Saved entries:

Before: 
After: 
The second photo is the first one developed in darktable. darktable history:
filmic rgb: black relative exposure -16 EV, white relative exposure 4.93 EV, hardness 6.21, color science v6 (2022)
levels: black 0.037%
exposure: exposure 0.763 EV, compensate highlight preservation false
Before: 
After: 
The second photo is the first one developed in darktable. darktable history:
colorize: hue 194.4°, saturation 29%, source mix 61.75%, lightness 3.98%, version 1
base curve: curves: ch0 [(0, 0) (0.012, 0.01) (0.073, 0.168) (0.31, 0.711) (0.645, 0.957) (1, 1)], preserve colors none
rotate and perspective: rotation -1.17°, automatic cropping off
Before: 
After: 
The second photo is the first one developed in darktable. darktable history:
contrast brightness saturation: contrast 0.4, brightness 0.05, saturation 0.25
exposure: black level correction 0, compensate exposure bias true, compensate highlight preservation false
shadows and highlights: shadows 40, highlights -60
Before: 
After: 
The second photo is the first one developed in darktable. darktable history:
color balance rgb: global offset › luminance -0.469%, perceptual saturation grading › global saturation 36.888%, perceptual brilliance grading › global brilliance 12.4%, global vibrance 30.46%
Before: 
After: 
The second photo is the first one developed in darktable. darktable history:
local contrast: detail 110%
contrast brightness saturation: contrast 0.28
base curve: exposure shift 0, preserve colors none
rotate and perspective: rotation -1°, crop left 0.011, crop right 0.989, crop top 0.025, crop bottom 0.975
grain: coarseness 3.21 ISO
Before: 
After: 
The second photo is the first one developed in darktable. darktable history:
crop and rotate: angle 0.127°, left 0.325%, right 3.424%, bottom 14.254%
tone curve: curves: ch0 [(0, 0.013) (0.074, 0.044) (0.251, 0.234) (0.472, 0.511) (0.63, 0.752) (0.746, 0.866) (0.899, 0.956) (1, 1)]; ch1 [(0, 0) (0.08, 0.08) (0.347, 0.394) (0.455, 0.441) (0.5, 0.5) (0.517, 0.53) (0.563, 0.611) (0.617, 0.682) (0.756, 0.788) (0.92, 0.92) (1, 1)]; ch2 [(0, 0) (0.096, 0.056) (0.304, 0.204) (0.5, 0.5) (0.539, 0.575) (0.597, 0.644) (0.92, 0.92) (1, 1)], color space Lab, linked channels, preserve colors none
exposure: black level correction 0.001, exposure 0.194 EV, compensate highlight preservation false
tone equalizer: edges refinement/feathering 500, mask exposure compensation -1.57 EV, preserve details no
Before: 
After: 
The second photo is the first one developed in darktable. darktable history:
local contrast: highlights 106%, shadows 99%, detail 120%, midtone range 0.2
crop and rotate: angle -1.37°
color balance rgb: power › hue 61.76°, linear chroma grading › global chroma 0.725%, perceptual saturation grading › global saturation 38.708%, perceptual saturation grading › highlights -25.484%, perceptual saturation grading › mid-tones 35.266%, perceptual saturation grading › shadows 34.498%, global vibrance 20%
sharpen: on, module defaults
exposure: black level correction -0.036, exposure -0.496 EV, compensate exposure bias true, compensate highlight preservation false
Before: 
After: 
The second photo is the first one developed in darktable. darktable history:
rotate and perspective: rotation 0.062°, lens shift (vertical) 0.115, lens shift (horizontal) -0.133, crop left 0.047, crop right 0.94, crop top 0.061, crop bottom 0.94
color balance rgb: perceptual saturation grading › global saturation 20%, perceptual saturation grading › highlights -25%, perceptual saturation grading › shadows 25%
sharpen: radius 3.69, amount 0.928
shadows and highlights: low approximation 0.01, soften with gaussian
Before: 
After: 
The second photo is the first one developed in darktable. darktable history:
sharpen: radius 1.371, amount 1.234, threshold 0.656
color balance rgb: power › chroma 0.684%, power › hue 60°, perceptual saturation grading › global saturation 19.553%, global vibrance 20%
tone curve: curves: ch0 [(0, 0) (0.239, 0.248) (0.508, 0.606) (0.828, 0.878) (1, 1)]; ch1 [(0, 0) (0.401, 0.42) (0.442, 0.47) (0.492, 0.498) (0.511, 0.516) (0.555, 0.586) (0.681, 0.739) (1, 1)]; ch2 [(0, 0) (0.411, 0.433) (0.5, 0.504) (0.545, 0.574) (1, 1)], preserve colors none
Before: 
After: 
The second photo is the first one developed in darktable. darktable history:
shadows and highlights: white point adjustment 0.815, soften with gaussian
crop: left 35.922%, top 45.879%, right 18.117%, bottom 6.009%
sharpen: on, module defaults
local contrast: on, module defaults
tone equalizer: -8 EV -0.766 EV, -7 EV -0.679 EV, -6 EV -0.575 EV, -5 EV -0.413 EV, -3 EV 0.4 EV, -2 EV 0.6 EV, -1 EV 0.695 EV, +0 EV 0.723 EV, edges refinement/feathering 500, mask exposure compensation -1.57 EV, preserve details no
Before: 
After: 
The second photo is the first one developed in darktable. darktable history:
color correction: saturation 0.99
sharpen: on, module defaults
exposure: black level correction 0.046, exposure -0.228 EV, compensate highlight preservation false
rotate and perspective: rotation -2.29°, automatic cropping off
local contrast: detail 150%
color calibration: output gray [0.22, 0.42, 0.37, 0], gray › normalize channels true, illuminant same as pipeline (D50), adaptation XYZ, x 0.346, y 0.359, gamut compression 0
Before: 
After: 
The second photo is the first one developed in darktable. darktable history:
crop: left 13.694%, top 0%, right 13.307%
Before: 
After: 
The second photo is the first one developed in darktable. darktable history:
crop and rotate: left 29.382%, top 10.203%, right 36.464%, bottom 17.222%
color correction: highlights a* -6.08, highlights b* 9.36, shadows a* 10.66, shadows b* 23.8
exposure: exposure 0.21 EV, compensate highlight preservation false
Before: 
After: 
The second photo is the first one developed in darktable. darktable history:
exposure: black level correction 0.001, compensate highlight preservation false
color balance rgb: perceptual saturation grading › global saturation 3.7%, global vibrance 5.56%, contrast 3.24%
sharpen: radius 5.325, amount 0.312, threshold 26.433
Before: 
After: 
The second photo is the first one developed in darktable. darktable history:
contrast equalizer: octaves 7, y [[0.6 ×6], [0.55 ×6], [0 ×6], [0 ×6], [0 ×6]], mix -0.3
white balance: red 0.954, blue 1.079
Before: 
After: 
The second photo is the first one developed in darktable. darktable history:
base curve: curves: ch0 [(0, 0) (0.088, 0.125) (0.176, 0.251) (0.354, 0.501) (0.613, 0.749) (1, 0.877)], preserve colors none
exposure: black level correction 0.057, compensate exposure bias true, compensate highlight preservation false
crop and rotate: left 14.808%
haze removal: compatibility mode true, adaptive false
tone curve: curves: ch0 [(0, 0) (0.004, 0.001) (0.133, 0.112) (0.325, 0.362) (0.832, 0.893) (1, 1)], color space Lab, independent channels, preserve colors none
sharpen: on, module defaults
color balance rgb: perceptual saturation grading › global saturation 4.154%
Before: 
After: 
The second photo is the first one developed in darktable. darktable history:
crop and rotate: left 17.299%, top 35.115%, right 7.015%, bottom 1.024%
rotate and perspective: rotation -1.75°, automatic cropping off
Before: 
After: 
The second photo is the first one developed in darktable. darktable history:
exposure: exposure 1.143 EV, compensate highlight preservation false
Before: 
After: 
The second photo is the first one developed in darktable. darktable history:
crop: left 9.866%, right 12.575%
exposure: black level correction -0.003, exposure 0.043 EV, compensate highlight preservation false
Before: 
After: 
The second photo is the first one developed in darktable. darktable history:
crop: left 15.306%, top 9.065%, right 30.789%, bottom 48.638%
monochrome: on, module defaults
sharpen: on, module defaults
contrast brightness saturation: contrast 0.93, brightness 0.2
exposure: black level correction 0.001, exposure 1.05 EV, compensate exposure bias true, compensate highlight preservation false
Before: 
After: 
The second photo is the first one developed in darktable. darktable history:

● STATED GOAL
Please write out the rows above again, substituting "image" for each "photo" and keeping everything else unchanged.

● RESULT
Before: 
After: 
The second image is the first one developed in darktable. darktable history:
filmic rgb: black relative exposure -16 EV, white relative exposure 4.93 EV, hardness 6.21, color science v6 (2022)
levels: black 0.037%
exposure: exposure 0.763 EV, compensate highlight preservation false
Before: 
After: 
The second image is the first one developed in darktable. darktable history:
colorize: hue 194.4°, saturation 29%, source mix 61.75%, lightness 3.98%, version 1
base curve: curves: ch0 [(0, 0) (0.012, 0.01) (0.073, 0.168) (0.31, 0.711) (0.645, 0.957) (1, 1)], preserve colors none
rotate and perspective: rotation -1.17°, automatic cropping off
Before: 
After: 
The second image is the first one developed in darktable. darktable history:
contrast brightness saturation: contrast 0.4, brightness 0.05, saturation 0.25
exposure: black level correction 0, compensate exposure bias true, compensate highlight preservation false
shadows and highlights: shadows 40, highlights -60
Before: 
After: 
The second image is the first one developed in darktable. darktable history:
color balance rgb: global offset › luminance -0.469%, perceptual saturation grading › global saturation 36.888%, perceptual brilliance grading › global brilliance 12.4%, global vibrance 30.46%
Before: 
After: 
The second image is the first one developed in darktable. darktable history:
local contrast: detail 110%
contrast brightness saturation: contrast 0.28
base curve: exposure shift 0, preserve colors none
rotate and perspective: rotation -1°, crop left 0.011, crop right 0.989, crop top 0.025, crop bottom 0.975
grain: coarseness 3.21 ISO
Before: 
After: 
The second image is the first one developed in darktable. darktable history:
crop and rotate: angle 0.127°, left 0.325%, right 3.424%, bottom 14.254%
tone curve: curves: ch0 [(0, 0.013) (0.074, 0.044) (0.251, 0.234) (0.472, 0.511) (0.63, 0.752) (0.746, 0.866) (0.899, 0.956) (1, 1)]; ch1 [(0, 0) (0.08, 0.08) (0.347, 0.394) (0.455, 0.441) (0.5, 0.5) (0.517, 0.53) (0.563, 0.611) (0.617, 0.682) (0.756, 0.788) (0.92, 0.92) (1, 1)]; ch2 [(0, 0) (0.096, 0.056) (0.304, 0.204) (0.5, 0.5) (0.539, 0.575) (0.597, 0.644) (0.92, 0.92) (1, 1)], color space Lab, linked channels, preserve colors none
exposure: black level correction 0.001, exposure 0.194 EV, compensate highlight preservation false
tone equalizer: edges refinement/feathering 500, mask exposure compensation -1.57 EV, preserve details no
Before: 
After: 
The second image is the first one developed in darktable. darktable history:
local contrast: highlights 106%, shadows 99%, detail 120%, midtone range 0.2
crop and rotate: angle -1.37°
color balance rgb: power › hue 61.76°, linear chroma grading › global chroma 0.725%, perceptual saturation grading › global saturation 38.708%, perceptual saturation grading › highlights -25.484%, perceptual saturation grading › mid-tones 35.266%, perceptual saturation grading › shadows 34.498%, global vibrance 20%
sharpen: on, module defaults
exposure: black level correction -0.036, exposure -0.496 EV, compensate exposure bias true, compensate highlight preservation false
Before: 
After: 
The second image is the first one developed in darktable. darktable history:
rotate and perspective: rotation 0.062°, lens shift (vertical) 0.115, lens shift (horizontal) -0.133, crop left 0.047, crop right 0.94, crop top 0.061, crop bottom 0.94
color balance rgb: perceptual saturation grading › global saturation 20%, perceptual saturation grading › highlights -25%, perceptual saturation grading › shadows 25%
sharpen: radius 3.69, amount 0.928
shadows and highlights: low approximation 0.01, soften with gaussian
Before: 
After: 
The second image is the first one developed in darktable. darktable history:
sharpen: radius 1.371, amount 1.234, threshold 0.656
color balance rgb: power › chroma 0.684%, power › hue 60°, perceptual saturation grading › global saturation 19.553%, global vibrance 20%
tone curve: curves: ch0 [(0, 0) (0.239, 0.248) (0.508, 0.606) (0.828, 0.878) (1, 1)]; ch1 [(0, 0) (0.401, 0.42) (0.442, 0.47) (0.492, 0.498) (0.511, 0.516) (0.555, 0.586) (0.681, 0.739) (1, 1)]; ch2 [(0, 0) (0.411, 0.433) (0.5, 0.504) (0.545, 0.574) (1, 1)], preserve colors none
Before: 
After: 
The second image is the first one developed in darktable. darktable history:
shadows and highlights: white point adjustment 0.815, soften with gaussian
crop: left 35.922%, top 45.879%, right 18.117%, bottom 6.009%
sharpen: on, module defaults
local contrast: on, module defaults
tone equalizer: -8 EV -0.766 EV, -7 EV -0.679 EV, -6 EV -0.575 EV, -5 EV -0.413 EV, -3 EV 0.4 EV, -2 EV 0.6 EV, -1 EV 0.695 EV, +0 EV 0.723 EV, edges refinement/feathering 500, mask exposure compensation -1.57 EV, preserve details no
Before: 
After: 
The second image is the first one developed in darktable. darktable history:
color correction: saturation 0.99
sharpen: on, module defaults
exposure: black level correction 0.046, exposure -0.228 EV, compensate highlight preservation false
rotate and perspective: rotation -2.29°, automatic cropping off
local contrast: detail 150%
color calibration: output gray [0.22, 0.42, 0.37, 0], gray › normalize channels true, illuminant same as pipeline (D50), adaptation XYZ, x 0.346, y 0.359, gamut compression 0
Before: 
After: 
The second image is the first one developed in darktable. darktable history:
crop: left 13.694%, top 0%, right 13.307%
Before: 
After: 
The second image is the first one developed in darktable. darktable history:
crop and rotate: left 29.382%, top 10.203%, right 36.464%, bottom 17.222%
color correction: highlights a* -6.08, highlights b* 9.36, shadows a* 10.66, shadows b* 23.8
exposure: exposure 0.21 EV, compensate highlight preservation false
Before: 
After: 
The second image is the first one developed in darktable. darktable history:
exposure: black level correction 0.001, compensate highlight preservation false
color balance rgb: perceptual saturation grading › global saturation 3.7%, global vibrance 5.56%, contrast 3.24%
sharpen: radius 5.325, amount 0.312, threshold 26.433
Before: 
After: 
The second image is the first one developed in darktable. darktable history:
contrast equalizer: octaves 7, y [[0.6 ×6], [0.55 ×6], [0 ×6], [0 ×6], [0 ×6]], mix -0.3
white balance: red 0.954, blue 1.079
Before: 
After: 
The second image is the first one developed in darktable. darktable history:
base curve: curves: ch0 [(0, 0) (0.088, 0.125) (0.176, 0.251) (0.354, 0.501) (0.613, 0.749) (1, 0.877)], preserve colors none
exposure: black level correction 0.057, compensate exposure bias true, compensate highlight preservation false
crop and rotate: left 14.808%
haze removal: compatibility mode true, adaptive false
tone curve: curves: ch0 [(0, 0) (0.004, 0.001) (0.133, 0.112) (0.325, 0.362) (0.832, 0.893) (1, 1)], color space Lab, independent channels, preserve colors none
sharpen: on, module defaults
color balance rgb: perceptual saturation grading › global saturation 4.154%
Before: 
After: 
The second image is the first one developed in darktable. darktable history:
crop and rotate: left 17.299%, top 35.115%, right 7.015%, bottom 1.024%
rotate and perspective: rotation -1.75°, automatic cropping off
Before: 
After: 
The second image is the first one developed in darktable. darktable history:
exposure: exposure 1.143 EV, compensate highlight preservation false
Before: 
After: 
The second image is the first one developed in darktable. darktable history:
crop: left 9.866%, right 12.575%
exposure: black level correction -0.003, exposure 0.043 EV, compensate highlight preservation false
Before: 
After: 
The second image is the first one developed in darktable. darktable history:
crop: left 15.306%, top 9.065%, right 30.789%, bottom 48.638%
monochrome: on, module defaults
sharpen: on, module defaults
contrast brightness saturation: contrast 0.93, brightness 0.2
exposure: black level correction 0.001, exposure 1.05 EV, compensate exposure bias true, compensate highlight preservation false
Before: 
After: 
The second image is the first one developed in darktable. darktable history:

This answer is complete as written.